The high adsorption capacity of PAC-NC for soluble contaminants is directly translatable to an air filter, where volatile organic molecules are able to be adsorbed by the PAC that is incorporated into air filter.

Additionally, the PAC-NC medium operating in either air or water is capable of removing chlorine and bromine as rapidly as it removes iodine. This filter medium could be used in chemical processing where chlorine is a reactant. Notably, retention of chlorine from escape to the atmosphere such as via a vent gas is very important as it is detectable by human smell at about 0.3 parts per million and above, and has an irritation threshold of about 0.5 parts per million. Furthermore, the claimed PAC-NC medium is useful in preventing leakage of chlorine gas during transport.

Example 25

Dirt Holding Capacity

The dirt holding capacity of sample PAC-NC (sample 621) for A2 fine test dust (PTI, Inc) was measured and compared (Table 21) to NC media. The test involved challenging 25 mm diameter discs with 250 NTU suspension of A2 fine dust in RO water until the pressure drop reached 40 psi. Effluent turbidity was less than the detectable limit of 0.01 NTU throughout the test in each case, demonstrating that the shedding of powder into the effluent was minimal. The new carbon filled media was as effective at removing such dust as NC media. This was a surprising result because it was previously assumed that PAC consumes the ability of the NC media to adsorb particles.

TABLE 21
Dirt holding capacity at 250 NTU input concentrationa
MediaCapacity, mg/cm2
PAC/NC #621118
NC110

Notes:

acorresponds to A2 fine dust load of ˜350 ppm

Calculations

From the data shown in Table 1, the air permeability B(m2) for the samples were determined as:
B=vμz/ΔP, [2]
where:
v—flow velocity, m/s at a given ΔP
μt—air viscosity. For air—μ=18.6˜10−6 Pa S
z—thickness of the media
ΔP—pressure drop across the media, Pa

Equation 2 assumes that the flow through the filter is in the viscous range. Moreover, in the case of gas-flow measurements it requires two additional conditions [2]: (i) the pore diameters are larger than 1 micron (ii) the absolute pressure on the upstream face is no greater than 1.1 times of that on the downstream face, i.e., the upstream gage pressure should be no more than 40 inches of H2O, when the downstream gage pressure is zero (i.e., 400 inches of H2O absolute). When those two conditions are met Equation 2 may be used to deduce permeability.

From Eq. [2] and FIG. 1 the permeability of filter media was determined.

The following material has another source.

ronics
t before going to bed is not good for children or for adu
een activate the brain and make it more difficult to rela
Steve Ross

From the permeability value and porosity the flow-averaged flow diameter, d, was determined as:
d2=32B/ε2 [3]
where ε—porosity.

Flow diameters d are shown in Table 1. The average pore size of the nano alumina media ranged from 4.2 to 38 μm.

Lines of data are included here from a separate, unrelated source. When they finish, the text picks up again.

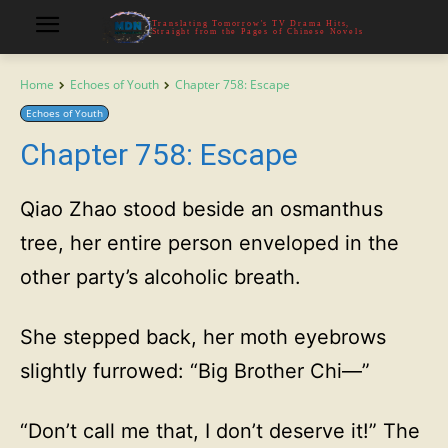
Translating Tomorrow's TV Drama Hits,
Straight from the Pages of Chinese Novels
Home
Echoes of Youth
Chapter 758: Escape
Echoes of Youth
Chapter 758: Escape
Qiao Zhao stood beside an osmanthus
tree, her entire person enveloped in the
other party’s alcoholic breath.
She stepped back, her moth eyebrows
slightly furrowed: “Big Brother Chi—”
“Don’t call me that, I don’t deserve it!” The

From FIG. 1 as well as similar graphs for the other samples, the dependence of linear velocity of air through the media versus the applied pressure drop was determined and is shown in Table 1. From these equations the air ΔP (in mm water, gauge) at a linear flow of 3.2 r/min are compared with that of the HEPA.

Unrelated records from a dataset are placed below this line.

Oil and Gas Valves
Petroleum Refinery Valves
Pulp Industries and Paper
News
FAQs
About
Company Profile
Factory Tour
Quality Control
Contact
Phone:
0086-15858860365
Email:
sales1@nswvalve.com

While the foregoing has been set forth in considerable detail, it is to be understood that the examples and detailed embodiments are presented for elucidation and not limitation Design variations, especially in matters of shape, size, and arrangements, may be made but are within the principles of the invention. Those skilled in the art will realize that such changes or modifications of the invention or combinations of elements, variations, equivalents, or improvements therein are still within the scope of the invention as defined in the appended claims and that the present invention may be suitably practiced in the absence of any limitation not explicitly described in this document.